> [Work request]
Copy out the entries that follow exactly, leaving every picture behind.

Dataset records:
───
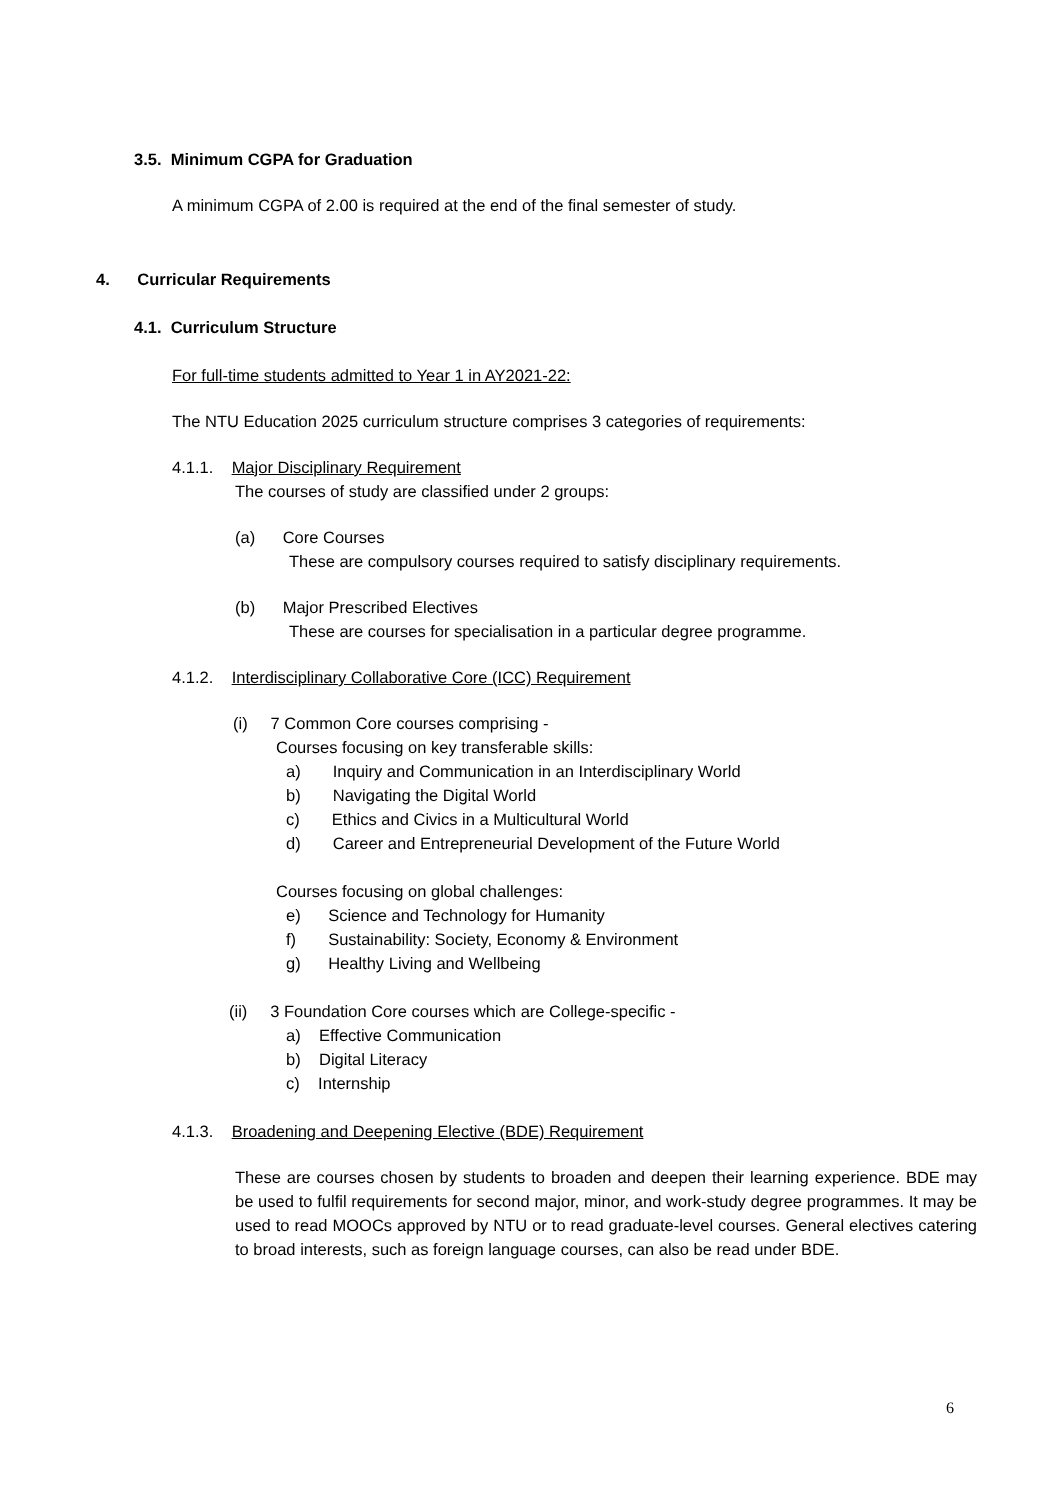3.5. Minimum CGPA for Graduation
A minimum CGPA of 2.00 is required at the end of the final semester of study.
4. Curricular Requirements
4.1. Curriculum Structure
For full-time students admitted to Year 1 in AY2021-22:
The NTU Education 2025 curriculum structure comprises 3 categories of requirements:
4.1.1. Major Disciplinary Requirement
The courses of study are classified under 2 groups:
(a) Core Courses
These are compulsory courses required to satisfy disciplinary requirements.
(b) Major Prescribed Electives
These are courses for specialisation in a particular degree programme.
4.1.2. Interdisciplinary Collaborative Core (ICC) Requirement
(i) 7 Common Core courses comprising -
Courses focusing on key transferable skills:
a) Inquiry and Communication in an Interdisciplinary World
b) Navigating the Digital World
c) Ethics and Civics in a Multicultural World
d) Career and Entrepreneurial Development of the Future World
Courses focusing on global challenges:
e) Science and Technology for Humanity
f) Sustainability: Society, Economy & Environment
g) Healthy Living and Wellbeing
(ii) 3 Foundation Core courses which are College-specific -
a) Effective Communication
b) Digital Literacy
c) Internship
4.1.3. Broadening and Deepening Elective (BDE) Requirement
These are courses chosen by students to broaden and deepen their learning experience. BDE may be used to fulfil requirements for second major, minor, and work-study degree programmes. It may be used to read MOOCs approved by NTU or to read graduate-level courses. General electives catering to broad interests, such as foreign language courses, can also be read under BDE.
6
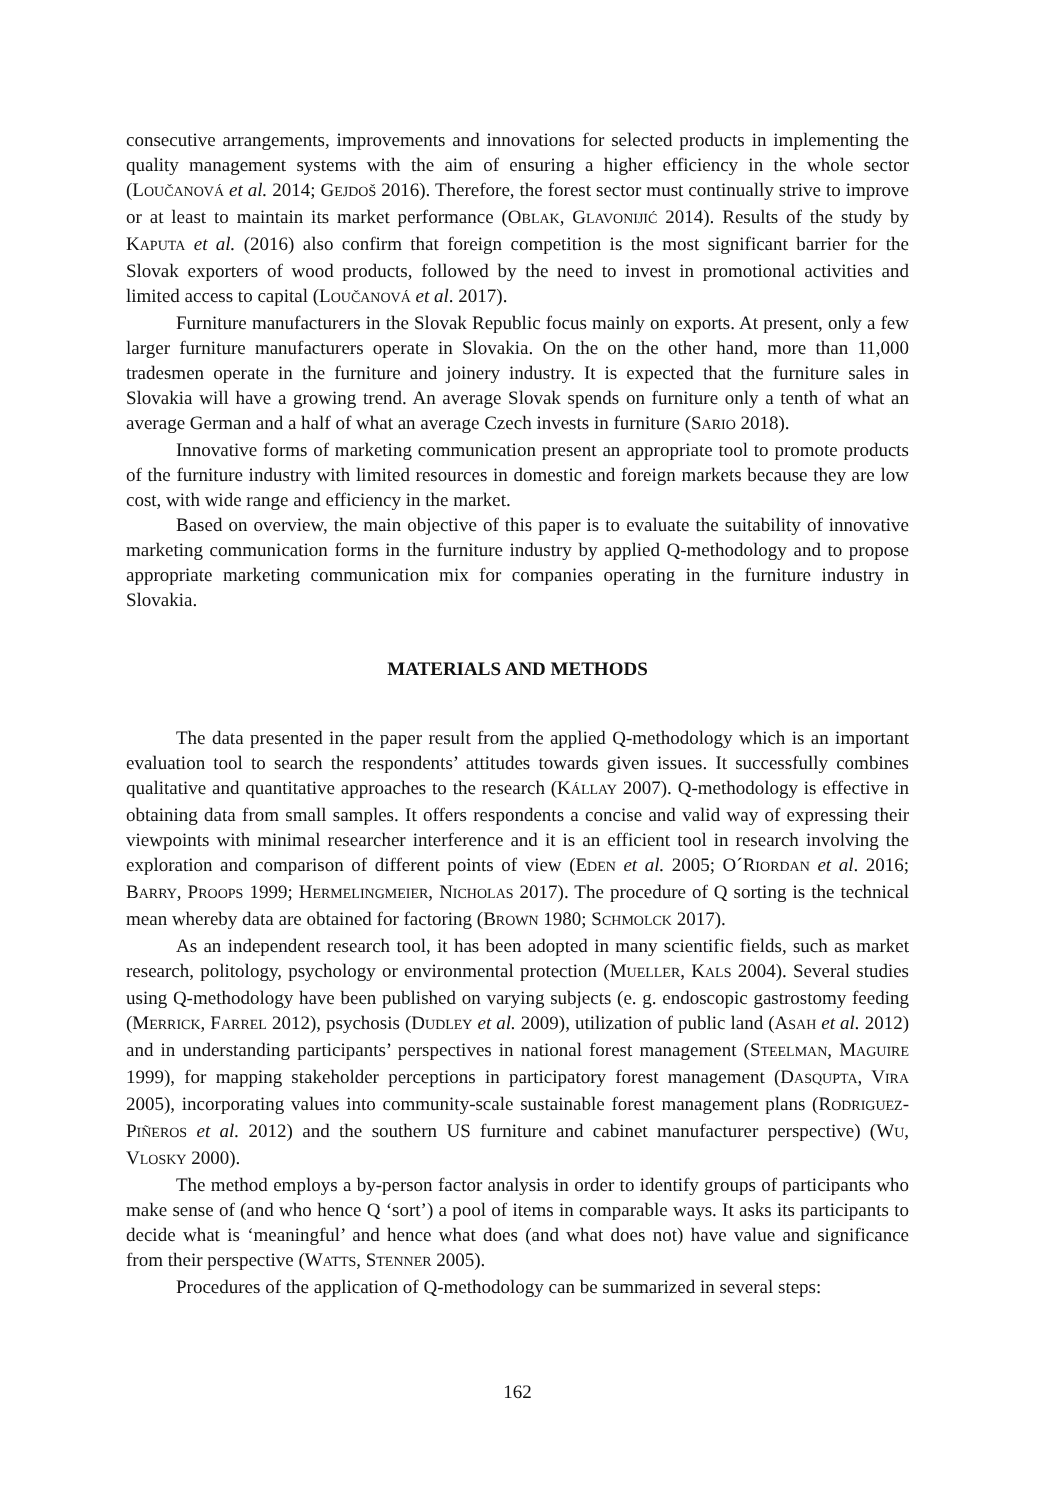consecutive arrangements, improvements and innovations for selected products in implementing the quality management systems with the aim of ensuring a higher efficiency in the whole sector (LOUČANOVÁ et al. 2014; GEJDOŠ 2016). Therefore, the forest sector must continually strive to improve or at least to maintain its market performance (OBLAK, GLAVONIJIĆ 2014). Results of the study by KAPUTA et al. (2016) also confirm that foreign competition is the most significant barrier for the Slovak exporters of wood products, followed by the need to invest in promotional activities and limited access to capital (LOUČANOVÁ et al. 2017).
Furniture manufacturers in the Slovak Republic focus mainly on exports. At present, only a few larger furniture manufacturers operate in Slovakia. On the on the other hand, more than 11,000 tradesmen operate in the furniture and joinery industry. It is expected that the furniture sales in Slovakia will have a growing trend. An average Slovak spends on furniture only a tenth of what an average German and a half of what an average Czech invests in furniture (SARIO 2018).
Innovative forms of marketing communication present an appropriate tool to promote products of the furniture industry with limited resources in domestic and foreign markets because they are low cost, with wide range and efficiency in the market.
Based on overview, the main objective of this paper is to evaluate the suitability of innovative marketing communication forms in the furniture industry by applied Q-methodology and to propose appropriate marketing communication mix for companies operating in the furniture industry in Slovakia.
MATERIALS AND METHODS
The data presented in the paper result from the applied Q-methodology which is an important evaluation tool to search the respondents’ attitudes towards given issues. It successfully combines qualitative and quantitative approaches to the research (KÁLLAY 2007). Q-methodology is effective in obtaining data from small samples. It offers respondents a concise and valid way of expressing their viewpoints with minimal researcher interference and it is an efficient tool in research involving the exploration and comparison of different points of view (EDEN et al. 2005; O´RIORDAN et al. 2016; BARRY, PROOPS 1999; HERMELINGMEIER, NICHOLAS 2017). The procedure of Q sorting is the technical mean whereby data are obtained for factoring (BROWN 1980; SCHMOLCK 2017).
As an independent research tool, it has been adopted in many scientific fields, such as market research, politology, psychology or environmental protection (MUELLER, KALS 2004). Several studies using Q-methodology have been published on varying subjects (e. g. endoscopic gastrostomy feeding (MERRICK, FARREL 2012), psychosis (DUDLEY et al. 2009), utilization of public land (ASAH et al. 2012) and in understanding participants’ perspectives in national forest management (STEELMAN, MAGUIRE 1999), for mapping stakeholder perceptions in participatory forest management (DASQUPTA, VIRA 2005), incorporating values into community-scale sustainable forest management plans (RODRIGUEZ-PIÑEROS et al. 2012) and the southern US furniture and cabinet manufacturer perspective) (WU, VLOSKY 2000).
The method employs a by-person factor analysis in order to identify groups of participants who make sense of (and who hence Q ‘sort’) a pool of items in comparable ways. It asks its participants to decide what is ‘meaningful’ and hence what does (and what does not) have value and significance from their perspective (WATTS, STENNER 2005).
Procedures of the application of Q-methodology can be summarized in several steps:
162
───
> [Solution to this task]
3.5. Minimum CGPA for Graduation
A minimum CGPA of 2.00 is required at the end of the final semester of study.
4. Curricular Requirements
4.1. Curriculum Structure
For full-time students admitted to Year 1 in AY2021-22:
The NTU Education 2025 curriculum structure comprises 3 categories of requirements:
4.1.1. Major Disciplinary Requirement
The courses of study are classified under 2 groups:
(a) Core Courses
These are compulsory courses required to satisfy disciplinary requirements.
(b) Major Prescribed Electives
These are courses for specialisation in a particular degree programme.
4.1.2. Interdisciplinary Collaborative Core (ICC) Requirement
(i) 7 Common Core courses comprising -
Courses focusing on key transferable skills:
a) Inquiry and Communication in an Interdisciplinary World
b) Navigating the Digital World
c) Ethics and Civics in a Multicultural World
d) Career and Entrepreneurial Development of the Future World
Courses focusing on global challenges:
e) Science and Technology for Humanity
f) Sustainability: Society, Economy & Environment
g) Healthy Living and Wellbeing
(ii) 3 Foundation Core courses which are College-specific -
a) Effective Communication
b) Digital Literacy
c) Internship
4.1.3. Broadening and Deepening Elective (BDE) Requirement
These are courses chosen by students to broaden and deepen their learning experience. BDE may be used to fulfil requirements for second major, minor, and work-study degree programmes. It may be used to read MOOCs approved by NTU or to read graduate-level courses. General electives catering to broad interests, such as foreign language courses, can also be read under BDE.
6
consecutive arrangements, improvements and innovations for selected products in implementing the quality management systems with the aim of ensuring a higher efficiency in the whole sector (LOUČANOVÁ et al. 2014; GEJDOŠ 2016). Therefore, the forest sector must continually strive to improve or at least to maintain its market performance (OBLAK, GLAVONIJIĆ 2014). Results of the study by KAPUTA et al. (2016) also confirm that foreign competition is the most significant barrier for the Slovak exporters of wood products, followed by the need to invest in promotional activities and limited access to capital (LOUČANOVÁ et al. 2017).
Furniture manufacturers in the Slovak Republic focus mainly on exports. At present, only a few larger furniture manufacturers operate in Slovakia. On the on the other hand, more than 11,000 tradesmen operate in the furniture and joinery industry. It is expected that the furniture sales in Slovakia will have a growing trend. An average Slovak spends on furniture only a tenth of what an average German and a half of what an average Czech invests in furniture (SARIO 2018).
Innovative forms of marketing communication present an appropriate tool to promote products of the furniture industry with limited resources in domestic and foreign markets because they are low cost, with wide range and efficiency in the market.
Based on overview, the main objective of this paper is to evaluate the suitability of innovative marketing communication forms in the furniture industry by applied Q-methodology and to propose appropriate marketing communication mix for companies operating in the furniture industry in Slovakia.
MATERIALS AND METHODS
The data presented in the paper result from the applied Q-methodology which is an important evaluation tool to search the respondents’ attitudes towards given issues. It successfully combines qualitative and quantitative approaches to the research (KÁLLAY 2007). Q-methodology is effective in obtaining data from small samples. It offers respondents a concise and valid way of expressing their viewpoints with minimal researcher interference and it is an efficient tool in research involving the exploration and comparison of different points of view (EDEN et al. 2005; O´RIORDAN et al. 2016; BARRY, PROOPS 1999; HERMELINGMEIER, NICHOLAS 2017). The procedure of Q sorting is the technical mean whereby data are obtained for factoring (BROWN 1980; SCHMOLCK 2017).
As an independent research tool, it has been adopted in many scientific fields, such as market research, politology, psychology or environmental protection (MUELLER, KALS 2004). Several studies using Q-methodology have been published on varying subjects (e. g. endoscopic gastrostomy feeding (MERRICK, FARREL 2012), psychosis (DUDLEY et al. 2009), utilization of public land (ASAH et al. 2012) and in understanding participants’ perspectives in national forest management (STEELMAN, MAGUIRE 1999), for mapping stakeholder perceptions in participatory forest management (DASQUPTA, VIRA 2005), incorporating values into community-scale sustainable forest management plans (RODRIGUEZ-PIÑEROS et al. 2012) and the southern US furniture and cabinet manufacturer perspective) (WU, VLOSKY 2000).
The method employs a by-person factor analysis in order to identify groups of participants who make sense of (and who hence Q ‘sort’) a pool of items in comparable ways. It asks its participants to decide what is ‘meaningful’ and hence what does (and what does not) have value and significance from their perspective (WATTS, STENNER 2005).
Procedures of the application of Q-methodology can be summarized in several steps:
162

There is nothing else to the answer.